課題 ->
#1 竹垣についての文章では、竹垣の縄に何が用いられると述べていますか。
#2 竹垣についての文章を、最後の箇条書きの後から書き継いでください。

提示文 ->
..........

用途や美意識に応じたいくつかの種類がある「竹垣」。「建仁寺垣(けんにんじがき)」は寺院や格式ある庭園に用いられ、武士や貴族の落ち着いた美意識を反映する。「四ツ目垣(よつめがき)」は町家や茶庭で広く使われ、庶民の生活空間に調和する控えめな装飾性を持つ。「矢来垣(やらいがき)」は武家屋敷で防護性と装飾性を兼ね、江戸の階級社会や美的価値観を映している。「竹垣」は江戸時代(1603〜1867年)の浮世絵や名所図会にも描かれ、当時の生活景観の一部として記録されている。

熟練職人の手仕事で作られる「竹垣」は、竹の選別や節の向き、編み方に細やかな技が注がれる。縄にはシュロの黒縄を用い、結び方で締まり具合や装飾性を調整。竹の形や間隔にも職人の美意識が宿る。現代でも庭園や茶庭、旅館で広く用いられていることが多い。青竹は数年で煤竹色に変化。また、縄の性質により結び目が締まることで「竹垣」全体が穏やかな表情に育つ。こうした経年変化は、日本人が自然や時間の移ろいを趣として楽しむ文化的価値を示している。

ポイント

  • 「竹垣」は庭や建物の景観を整える日本独自の垣根。

..........

資料一覧 ->
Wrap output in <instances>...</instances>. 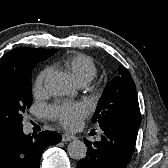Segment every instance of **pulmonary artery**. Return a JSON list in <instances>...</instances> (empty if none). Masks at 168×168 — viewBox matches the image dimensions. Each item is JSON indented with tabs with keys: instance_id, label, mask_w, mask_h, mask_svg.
<instances>
[{
	"instance_id": "e3ab8cb5",
	"label": "pulmonary artery",
	"mask_w": 168,
	"mask_h": 168,
	"mask_svg": "<svg viewBox=\"0 0 168 168\" xmlns=\"http://www.w3.org/2000/svg\"><path fill=\"white\" fill-rule=\"evenodd\" d=\"M88 85V82H81L79 83L80 87H86Z\"/></svg>"
}]
</instances>
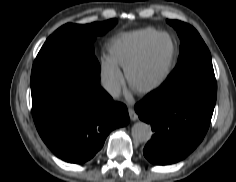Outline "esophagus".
Listing matches in <instances>:
<instances>
[{"instance_id": "34e87169", "label": "esophagus", "mask_w": 236, "mask_h": 182, "mask_svg": "<svg viewBox=\"0 0 236 182\" xmlns=\"http://www.w3.org/2000/svg\"><path fill=\"white\" fill-rule=\"evenodd\" d=\"M128 113H129L130 119L132 121H136L138 119V115L136 114V112L134 111L133 108L129 107L128 108Z\"/></svg>"}]
</instances>
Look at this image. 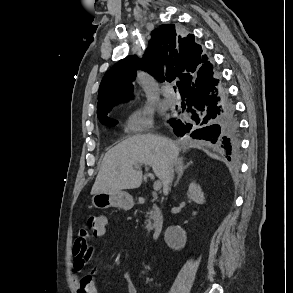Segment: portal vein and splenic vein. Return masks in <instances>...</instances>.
<instances>
[{"mask_svg":"<svg viewBox=\"0 0 293 293\" xmlns=\"http://www.w3.org/2000/svg\"><path fill=\"white\" fill-rule=\"evenodd\" d=\"M161 186H162L161 182L159 180H157L154 182L153 188L155 191H158L161 189Z\"/></svg>","mask_w":293,"mask_h":293,"instance_id":"1","label":"portal vein and splenic vein"}]
</instances>
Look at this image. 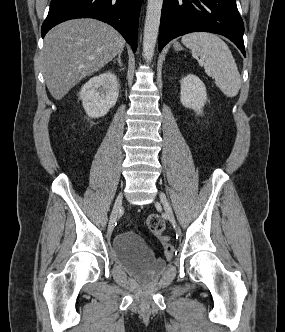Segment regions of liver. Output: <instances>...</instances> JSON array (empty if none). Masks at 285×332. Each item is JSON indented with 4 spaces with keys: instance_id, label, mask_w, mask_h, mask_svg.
I'll use <instances>...</instances> for the list:
<instances>
[{
    "instance_id": "1",
    "label": "liver",
    "mask_w": 285,
    "mask_h": 332,
    "mask_svg": "<svg viewBox=\"0 0 285 332\" xmlns=\"http://www.w3.org/2000/svg\"><path fill=\"white\" fill-rule=\"evenodd\" d=\"M125 40L95 19H72L52 28L44 40L43 74L47 88L61 100L77 83L123 52Z\"/></svg>"
}]
</instances>
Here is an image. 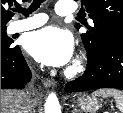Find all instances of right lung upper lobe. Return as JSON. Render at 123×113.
Returning a JSON list of instances; mask_svg holds the SVG:
<instances>
[{
    "instance_id": "obj_1",
    "label": "right lung upper lobe",
    "mask_w": 123,
    "mask_h": 113,
    "mask_svg": "<svg viewBox=\"0 0 123 113\" xmlns=\"http://www.w3.org/2000/svg\"><path fill=\"white\" fill-rule=\"evenodd\" d=\"M14 3L15 0H1V26H6L13 17L11 9Z\"/></svg>"
}]
</instances>
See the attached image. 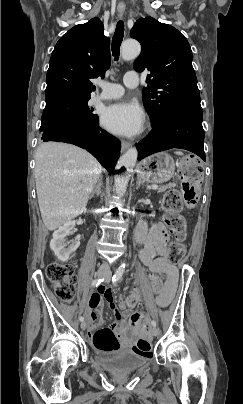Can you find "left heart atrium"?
<instances>
[{
  "instance_id": "39dd6f15",
  "label": "left heart atrium",
  "mask_w": 243,
  "mask_h": 404,
  "mask_svg": "<svg viewBox=\"0 0 243 404\" xmlns=\"http://www.w3.org/2000/svg\"><path fill=\"white\" fill-rule=\"evenodd\" d=\"M145 115L142 108L132 100H121L106 106L101 113V123L109 132L133 137L144 128Z\"/></svg>"
}]
</instances>
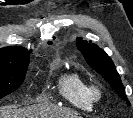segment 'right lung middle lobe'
<instances>
[{"mask_svg":"<svg viewBox=\"0 0 133 118\" xmlns=\"http://www.w3.org/2000/svg\"><path fill=\"white\" fill-rule=\"evenodd\" d=\"M28 64L14 68H0V99L17 90L24 81Z\"/></svg>","mask_w":133,"mask_h":118,"instance_id":"dd1d6c3e","label":"right lung middle lobe"}]
</instances>
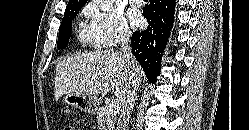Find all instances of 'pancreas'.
Instances as JSON below:
<instances>
[{"label": "pancreas", "mask_w": 249, "mask_h": 130, "mask_svg": "<svg viewBox=\"0 0 249 130\" xmlns=\"http://www.w3.org/2000/svg\"><path fill=\"white\" fill-rule=\"evenodd\" d=\"M108 107L104 106L97 110V124L99 130H115L116 115L108 114Z\"/></svg>", "instance_id": "1"}]
</instances>
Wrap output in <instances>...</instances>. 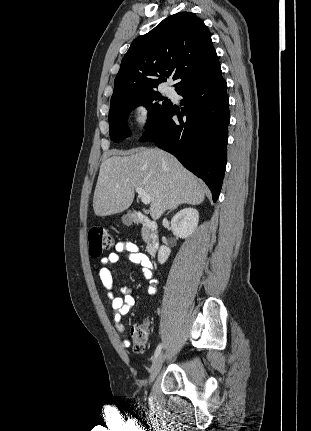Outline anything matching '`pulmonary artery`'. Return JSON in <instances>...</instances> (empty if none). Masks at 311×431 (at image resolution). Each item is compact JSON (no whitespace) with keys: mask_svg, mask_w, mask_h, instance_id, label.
I'll return each mask as SVG.
<instances>
[{"mask_svg":"<svg viewBox=\"0 0 311 431\" xmlns=\"http://www.w3.org/2000/svg\"><path fill=\"white\" fill-rule=\"evenodd\" d=\"M165 92H166V94H171L172 93V88L166 87L165 88Z\"/></svg>","mask_w":311,"mask_h":431,"instance_id":"e3ab8cb5","label":"pulmonary artery"}]
</instances>
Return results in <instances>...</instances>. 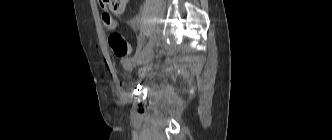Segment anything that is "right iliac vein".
<instances>
[{"mask_svg": "<svg viewBox=\"0 0 332 140\" xmlns=\"http://www.w3.org/2000/svg\"><path fill=\"white\" fill-rule=\"evenodd\" d=\"M154 44H155V37L152 36L149 42L147 43L145 49L143 50L141 56L138 58L137 60L138 64H146L151 60Z\"/></svg>", "mask_w": 332, "mask_h": 140, "instance_id": "right-iliac-vein-1", "label": "right iliac vein"}]
</instances>
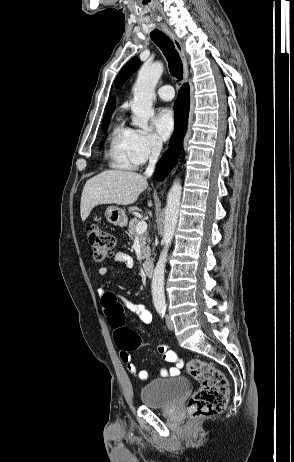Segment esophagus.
<instances>
[{"label":"esophagus","instance_id":"34e87169","mask_svg":"<svg viewBox=\"0 0 294 462\" xmlns=\"http://www.w3.org/2000/svg\"><path fill=\"white\" fill-rule=\"evenodd\" d=\"M161 29L173 41L174 46L181 57V60L183 63V71H184L183 81L185 82L188 78V65H187L184 45L166 25H161Z\"/></svg>","mask_w":294,"mask_h":462}]
</instances>
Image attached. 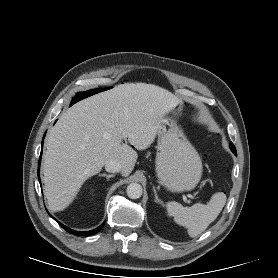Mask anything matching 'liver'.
Segmentation results:
<instances>
[{"label":"liver","mask_w":278,"mask_h":278,"mask_svg":"<svg viewBox=\"0 0 278 278\" xmlns=\"http://www.w3.org/2000/svg\"><path fill=\"white\" fill-rule=\"evenodd\" d=\"M180 100L171 92L146 83H126L88 97L67 109L51 128L44 154L43 182L52 211L69 206L83 183L106 162L122 165L127 177L138 150L156 138L164 116Z\"/></svg>","instance_id":"1"}]
</instances>
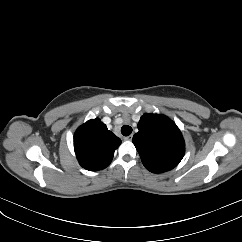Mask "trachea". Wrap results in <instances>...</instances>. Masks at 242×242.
<instances>
[{
    "label": "trachea",
    "mask_w": 242,
    "mask_h": 242,
    "mask_svg": "<svg viewBox=\"0 0 242 242\" xmlns=\"http://www.w3.org/2000/svg\"><path fill=\"white\" fill-rule=\"evenodd\" d=\"M121 133L124 136H129L132 133V128L130 126H128V125H124L121 128Z\"/></svg>",
    "instance_id": "3493384b"
}]
</instances>
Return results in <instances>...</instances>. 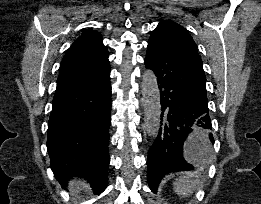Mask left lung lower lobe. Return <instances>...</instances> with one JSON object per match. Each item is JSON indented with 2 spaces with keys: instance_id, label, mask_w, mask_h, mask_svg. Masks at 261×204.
I'll use <instances>...</instances> for the list:
<instances>
[{
  "instance_id": "1",
  "label": "left lung lower lobe",
  "mask_w": 261,
  "mask_h": 204,
  "mask_svg": "<svg viewBox=\"0 0 261 204\" xmlns=\"http://www.w3.org/2000/svg\"><path fill=\"white\" fill-rule=\"evenodd\" d=\"M145 66L157 77L162 106L161 127L148 151V184L156 193L165 174L193 168L187 159L203 150L192 144L214 139L201 59L175 38L150 36Z\"/></svg>"
}]
</instances>
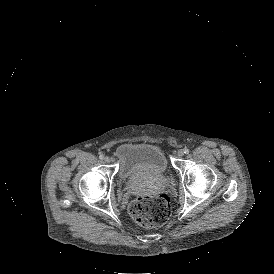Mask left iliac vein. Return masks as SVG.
Instances as JSON below:
<instances>
[{"label":"left iliac vein","instance_id":"left-iliac-vein-1","mask_svg":"<svg viewBox=\"0 0 274 274\" xmlns=\"http://www.w3.org/2000/svg\"><path fill=\"white\" fill-rule=\"evenodd\" d=\"M183 155H184V150H183V149H179V150L177 151V157H178V158H181Z\"/></svg>","mask_w":274,"mask_h":274}]
</instances>
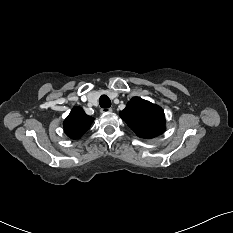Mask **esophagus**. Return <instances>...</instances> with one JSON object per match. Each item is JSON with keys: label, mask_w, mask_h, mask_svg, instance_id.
Instances as JSON below:
<instances>
[{"label": "esophagus", "mask_w": 233, "mask_h": 233, "mask_svg": "<svg viewBox=\"0 0 233 233\" xmlns=\"http://www.w3.org/2000/svg\"><path fill=\"white\" fill-rule=\"evenodd\" d=\"M112 112V108H103L101 109V113L106 114Z\"/></svg>", "instance_id": "esophagus-1"}]
</instances>
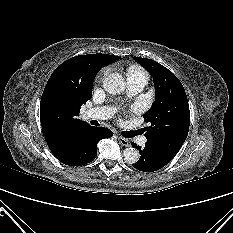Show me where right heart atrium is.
<instances>
[{
	"label": "right heart atrium",
	"mask_w": 233,
	"mask_h": 233,
	"mask_svg": "<svg viewBox=\"0 0 233 233\" xmlns=\"http://www.w3.org/2000/svg\"><path fill=\"white\" fill-rule=\"evenodd\" d=\"M108 72H109V69H108V68L102 69V70L99 72V74H98V76H97V79H98L99 81H101V80L108 74Z\"/></svg>",
	"instance_id": "right-heart-atrium-1"
}]
</instances>
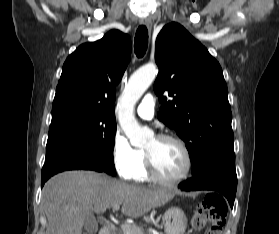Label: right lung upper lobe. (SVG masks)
<instances>
[{
    "label": "right lung upper lobe",
    "mask_w": 279,
    "mask_h": 234,
    "mask_svg": "<svg viewBox=\"0 0 279 234\" xmlns=\"http://www.w3.org/2000/svg\"><path fill=\"white\" fill-rule=\"evenodd\" d=\"M130 56L131 39L119 30L80 45L63 65L52 112L84 110L114 116L115 87Z\"/></svg>",
    "instance_id": "right-lung-upper-lobe-1"
}]
</instances>
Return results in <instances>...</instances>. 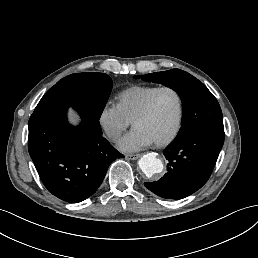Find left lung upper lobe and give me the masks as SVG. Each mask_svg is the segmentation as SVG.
<instances>
[{"mask_svg": "<svg viewBox=\"0 0 258 258\" xmlns=\"http://www.w3.org/2000/svg\"><path fill=\"white\" fill-rule=\"evenodd\" d=\"M134 77L163 84L179 94L182 100V127L174 141L187 138L202 129L224 130L218 101L207 87L191 74L172 69Z\"/></svg>", "mask_w": 258, "mask_h": 258, "instance_id": "obj_1", "label": "left lung upper lobe"}]
</instances>
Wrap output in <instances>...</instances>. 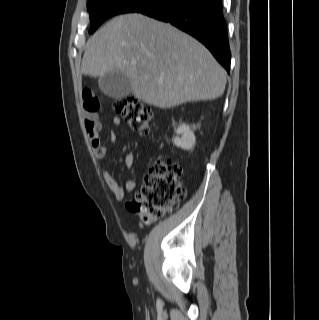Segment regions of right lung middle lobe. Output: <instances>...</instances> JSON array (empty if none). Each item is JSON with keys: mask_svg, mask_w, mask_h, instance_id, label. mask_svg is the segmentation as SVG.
Here are the masks:
<instances>
[{"mask_svg": "<svg viewBox=\"0 0 319 320\" xmlns=\"http://www.w3.org/2000/svg\"><path fill=\"white\" fill-rule=\"evenodd\" d=\"M163 0H88L87 8L90 12L91 28L93 33L107 18L139 10L159 3Z\"/></svg>", "mask_w": 319, "mask_h": 320, "instance_id": "dd1d6c3e", "label": "right lung middle lobe"}]
</instances>
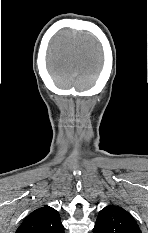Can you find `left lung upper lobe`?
Returning a JSON list of instances; mask_svg holds the SVG:
<instances>
[{"label":"left lung upper lobe","mask_w":148,"mask_h":233,"mask_svg":"<svg viewBox=\"0 0 148 233\" xmlns=\"http://www.w3.org/2000/svg\"><path fill=\"white\" fill-rule=\"evenodd\" d=\"M93 233H141V230L127 211L109 205L99 212Z\"/></svg>","instance_id":"5c2ea615"}]
</instances>
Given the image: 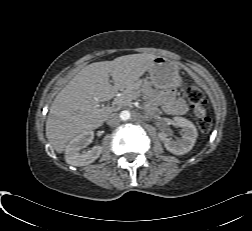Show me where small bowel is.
I'll use <instances>...</instances> for the list:
<instances>
[{"instance_id": "1", "label": "small bowel", "mask_w": 252, "mask_h": 231, "mask_svg": "<svg viewBox=\"0 0 252 231\" xmlns=\"http://www.w3.org/2000/svg\"><path fill=\"white\" fill-rule=\"evenodd\" d=\"M165 108L172 113L175 114H183L187 111V107L185 106L183 100L177 99L174 102H169L165 104ZM206 111L202 107H198L195 109L194 114L197 118L204 117Z\"/></svg>"}]
</instances>
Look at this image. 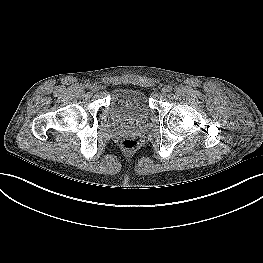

..........

課題の解答 ->
#1 シュロの黒縄です。

#2
  • 「間」の思想で余白や光・風の通り道を意識している。
  • 建仁寺垣・四ツ目垣・矢来垣など用途で種類が分かれる。
  • 江戸時代の浮世絵や名所図会に生活景観として描かれた。
  • 熟練職人の技と経年変化で趣ある景観要素として育つ。

写真

  • 縦に並べて結ぶ「建仁寺垣」

    縦に並べて結ぶ「建仁寺垣」

  • 縦横に編む「四ツ目垣」

    縦横に編む「四ツ目垣」

  • 斜めに編む「矢来垣」

    斜めに編む「矢来垣」

  • 龍安寺の桜。四季の風情を引き立てる竹垣

    龍安寺の桜。四季の風情を引き立てる竹垣

  • 竹垣作りも庭師の仕事のひとつ

    竹垣作りも庭師の仕事のひとつ

  • 竹垣の種類に合わせた結び方に

    竹垣の種類に合わせた結び方に

基本情報

正式名称
竹垣
材料
真竹(まだけ)、孟宗竹(もうそうちく)、淡竹(はちく)
種類
建仁寺垣、四ツ目垣、矢来垣、根来垣(ねごろがき)、金閣垣(きんかくがき)、桃山垣(ももやまがき)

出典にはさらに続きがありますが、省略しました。